Eladio Loizaga: The foreign minister of the Cold War

Eladio Loizaga began his career as a diplomat during the Stroessner years. In August 1981, he was appointed Director of the Department of Agencies for Treaties and International Acts of the Foreign Ministry. In 1983, he was promoted to General Director for this department. During his tenure, Operation Condor was in full swing. The operation was a secret plan between Argentina, Chile, Brazil, Uruguay, Bolivia, and Paraguay, which was responsible for kidnappings, forced disappearances, and murders of political enemies. The operation was backed by the United States’ government who provided planning, coordination and training, as well as technical, financial and military assistance.

There is no crime without a carefully penned script that justifies the terror. The threat of communism was the narrative that fueled repression in Latin America. These ideas were promoted and defended in meetings and conferences through organizations like the Anti-Communist International League.

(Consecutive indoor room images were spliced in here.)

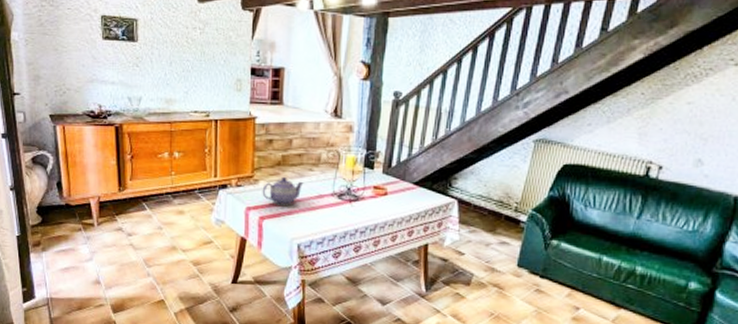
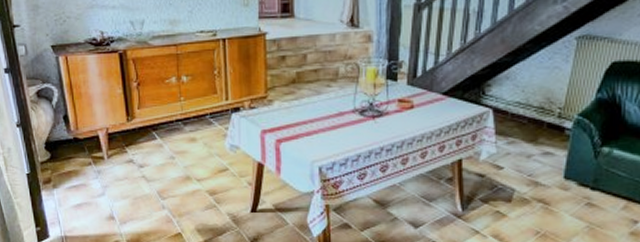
teapot: present [262,176,304,206] -> none [277,94,322,126]

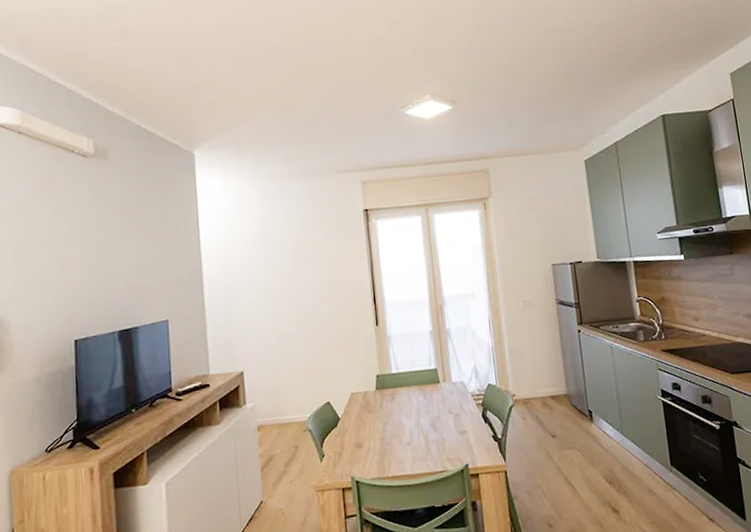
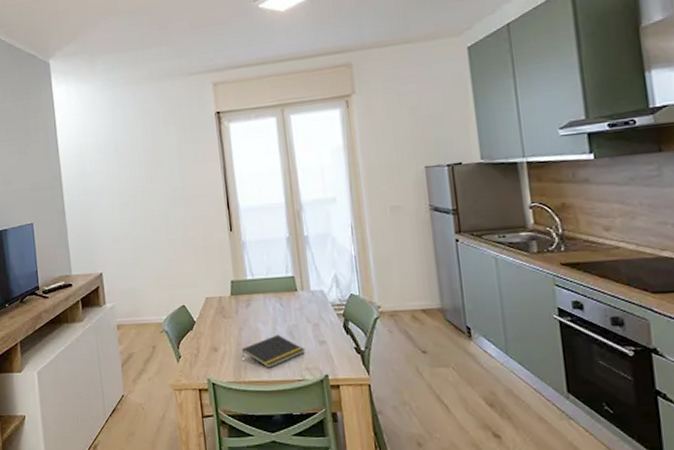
notepad: none [386,427,447,462] -> present [242,334,306,368]

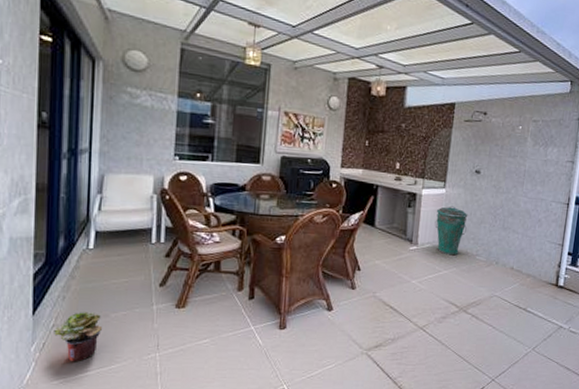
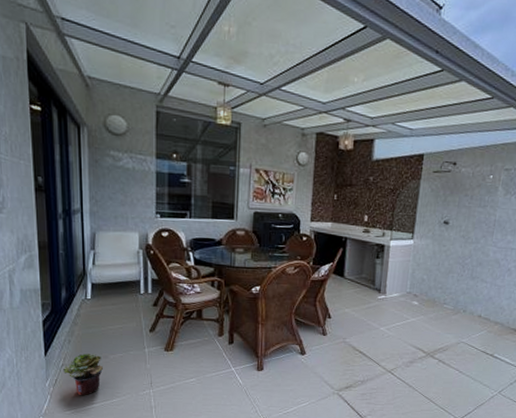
trash can: present [435,206,468,256] -> none [402,256,436,304]

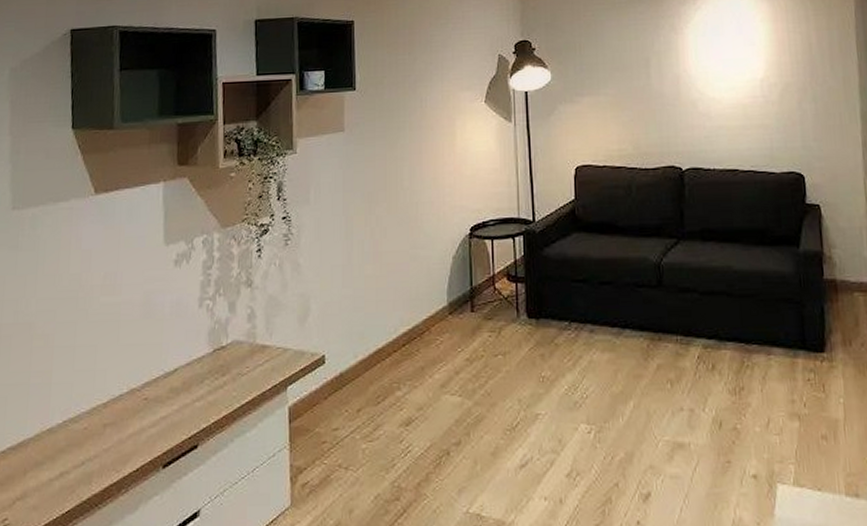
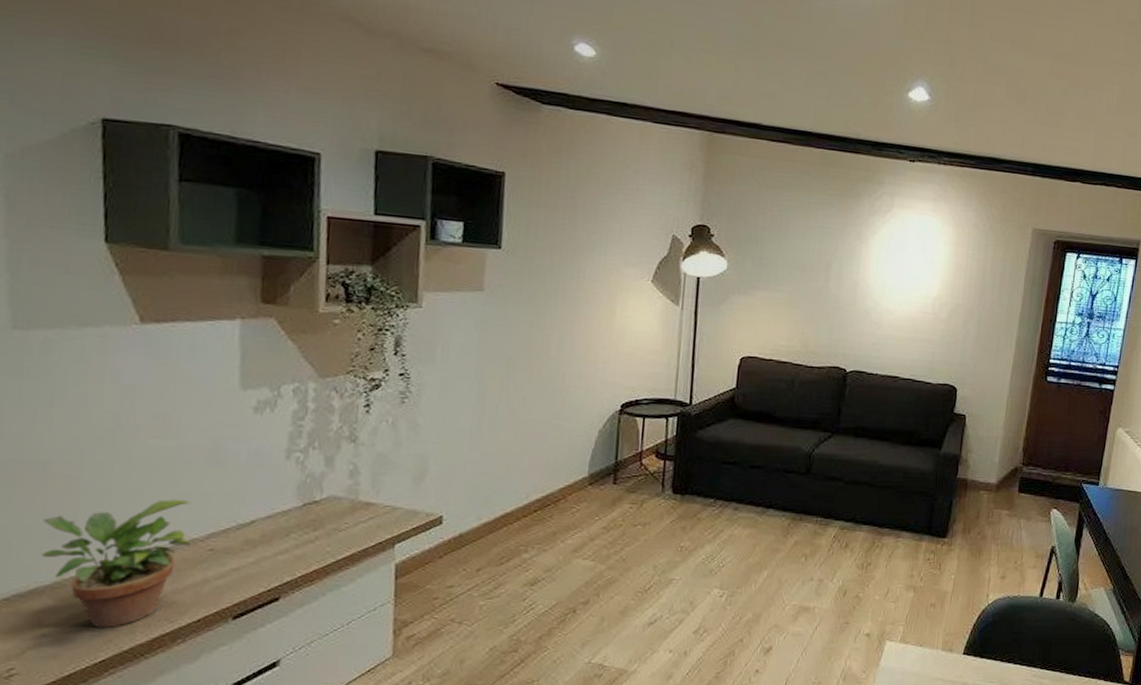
potted plant: none [27,351,132,478] -> present [41,499,192,627]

Stroessner was a member of this league and Paraguay served as a host country for one of their preparatory conferences towards its world conference. Eladio Loizaga was among those responsible for coordinating it.

“Loizaga was a partner of the State corruption. He masterminded, arranged, and financially backed the plans of vast executions”, said Rogelio Goiburu whose father was kidnapped by Paraguayan and Argentinian authorities. From 2013 to 2018, Loizaga was Minister of Foreign Affairs during the Cartes administration. In Goiburu's opinion, Loizaga should not have been part of a Government cabinet that considers itself a democratic as part of a State. But this is not the case in Paraguay.

Darío Filartiga: An Allegiance to power

Just like they did during the Stroessner era, these men have the privileges of those in power. Filartiga Ruiz Diaz's loyalty to the Stroessner was evidenced when he traveled to Brazil, to pay honor to the dictator in his funeral in 2006. Stroessner died in Brasilia, where he had been forcibly exiled after the coup that removed him from power in 1989.

Under then-President Cartes he emulated this same political scheme of unremitting adulation and support. For example, when Congress was weighing in the need to increase taxes on tobacco, Filartiga Ruiz Diaz erupted as a zealous advocate for Cartes’ interests, who was one of the main players of this industry.

How can a process of accountability be possible when the dictator’s lackeys are still immune from the justice system?

The more towering the post in the hierarchy of the State, the greater the responsibility and thus the punishment for crimes against humanity. Valiente thinks this is very unlikely, however: “The democratic process in Paraguay was built on a pact of impunity.”